FIGURE 4.

Pharmacological inhibition of CK2 reduced KCNQ2 current and CaM-KCNQ2 binding. A and B, current traces (A) and pooled results (B) showing KCNQ2 current suppression by CK2 inhibitor, TBB (10 μm, green), and its attenuation by pretreatment with phosphatase inhibitor, calyculin A (10 nm, blue). KCNQ2 currents were activated from a holding potential of −80 mV by two-step test pulses to −10 mV for 500 ms followed by −60 mV for 300 ms. Amplitudes of KCNQ2 currents were normalized to those at t = 0. The black box indicates the presence of TBB. C, KCNQ2 current traces compared before (black) and after (red) TBB treatment in the presence of CaM(3D). D, KCNQ2 current traces showing TBCA (5 μm) effect on the KCNQ2 currents (blue) and KCNQ2 co-expressed with CaM(3D) (red). E, summary of pooled data showing that treatment with CK2 inhibitor (10 μm TBB, 5 μm TBCA) suppressed KCNQ2 currents (green), and overexpression of CaM(3D) attenuated the effects of CK2 inhibitors (red). Relative KCNQ2 currents at t = 5 min as shown in B were normalized to current recorded at t = 0. *, p < 0.05; **, p < 0.01 by nonparametric ANOVA followed by Dunn's multiple comparisons test.

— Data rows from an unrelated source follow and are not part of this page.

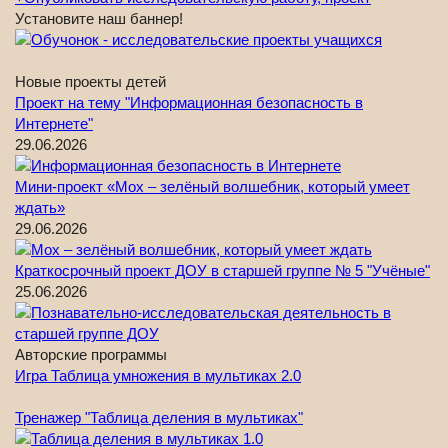
Установите наш баннер!
Новые проекты детей
Проект на тему "Информационная безопасность в
Интернете"
29.06.2026
Мини-проект «Мох – зелёный волшебник, который умеет
ждать»
29.06.2026
Краткосрочный проект ДОУ в старшей группе № 5 "Учёные"
25.06.2026
Авторские программы
Игра Таблица умножения в мультиках 2.0
Тренажер "Таблица деления в мультиках"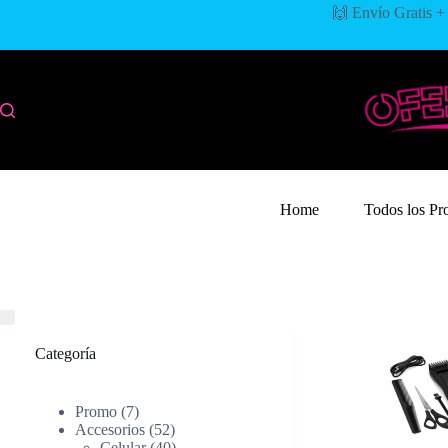
🙌 Envío Gratis + 
Home
Todos los Pr
Categoría
Promo
7
Accesorios
52
Celular
40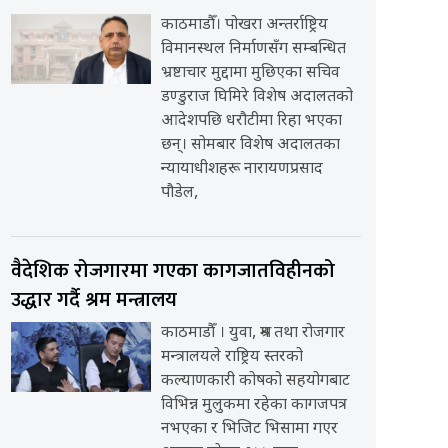
काठमाडौँ। पोखरा अन्तर्राष्ट्रिय
विमानस्थल निर्माणसँग सम्बन्धित
भ्रष्टाचार मुद्दामा मुछिएका सचिव
डण्डुराज घिमिरे विशेष अदालतको
आदेशपछि धरौटीमा रिहा भएका
छन्। सोमबार विशेष अदालतका
न्यायाधीशहरू नारायणप्रसाद
पौडेल,
वैदेशिक रोजगारमा गएका कागजातविहीनको
उद्धार गर्दै श्रम मन्त्रालय
काठमाडौँ । युवा, श्रम तथा रोजगार
मन्त्रालयले राष्ट्रिय स्तरको
कल्याणकारी कोषको सहयोगबाट
विभिन्न मुलुकमा रहेका कागजपत्र
नभएका र भिजिट भिसामा गएर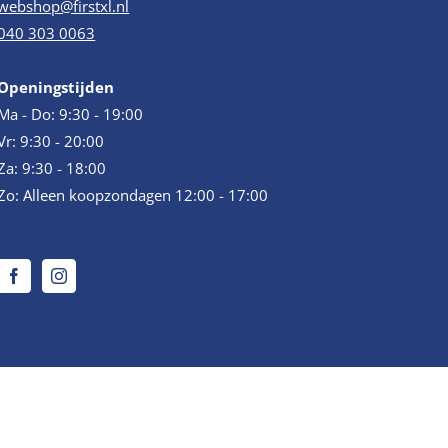
webshop@firstxl.nl
040 303 0063
Openingstijden
Ma - Do: 9:30 - 19:00
Vr: 9:30 - 20:00
Za: 9:30 - 18:00
Zo: Alleen koopzondagen 12:00 - 17:00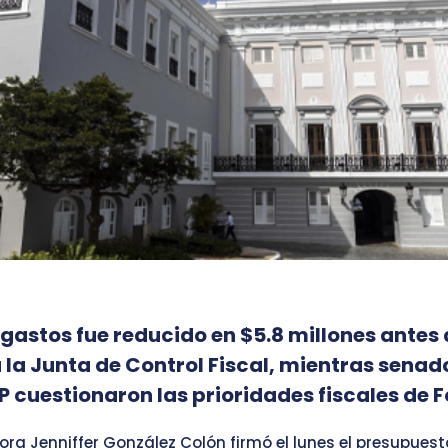
 gastos fue reducido en $5.8 millones antes 
 la Junta de Control Fiscal, mientras senad
IP cuestionaron las prioridades fiscales de 
ra Jenniffer González Colón firmó el lunes el presupuest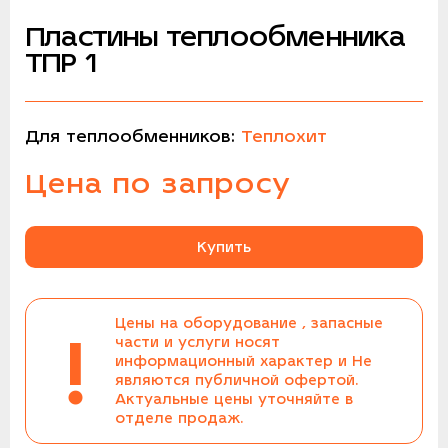
Пластины теплообменника
ТПР 1
Для теплообменников:
Теплохит
Цена по запросу
Купить
Цены на оборудование , запасные
!
части и услуги носят
информационный характер и Не
являются публичной офертой.
Актуальные цены уточняйте в
отделе продаж.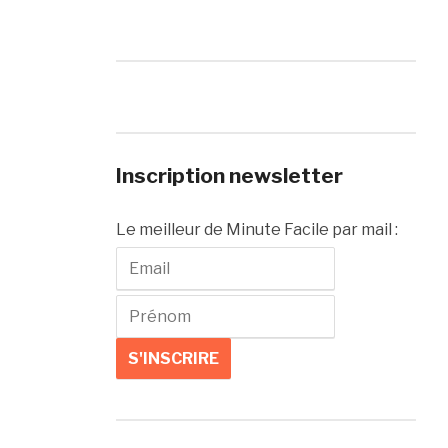
Inscription newsletter
Le meilleur de Minute Facile par mail :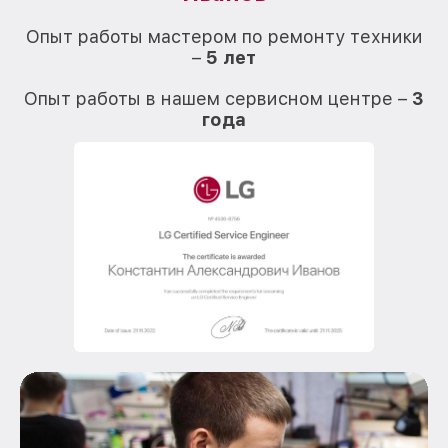
О
Опыт работы мастером по ремонту техники
–
5 лет
О
Опыт работы в нашем сервисном центре –
3
года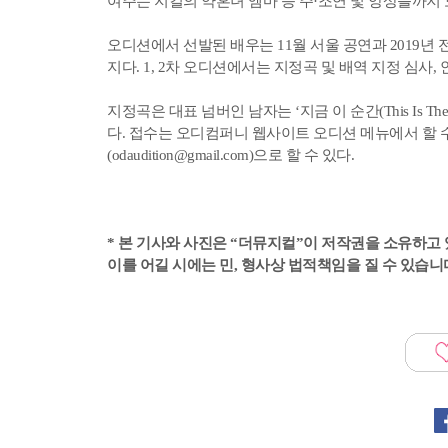
여주는 지킬의 약혼녀 엠마 등 주·조연 및 앙상블까지
오디션에서 선발된 배우는 11월 서울 공연과 2019년 
지다. 1, 2차 오디션에서는 지정곡 및 배역 지정 심사,
지정곡은 대표 넘버인 남자는 ‘지금 이 순간(This Is The Mo
다. 접수는 오디컴퍼니 웹사이트 오디션 메뉴에서 할 수 있다
(odaudition@gmail.com)으로 할 수 있다.
* 본 기사와 사진은 “더뮤지컬”이 저작권을 소유하고 
이를 어길 시에는 민, 형사상 법적책임을 질 수 있습니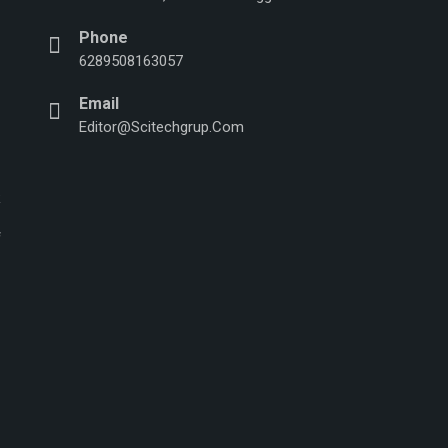
Phone
n
6289508163057
Email
Editor@scitechgrup.com
f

F, co-immunoprecipitation (IP) showing that CK2 inhibitor treatments reduced the binding between KCNQ2 protein and CaM. Quantification from four independent experiments is shown. IB, immunoblotting. G, co-immunoprecipitation showing that overexpression of CaM(3D) maintained KCNQ2 channel binding in the presence of TBB or TBCA. Error bars show S.E.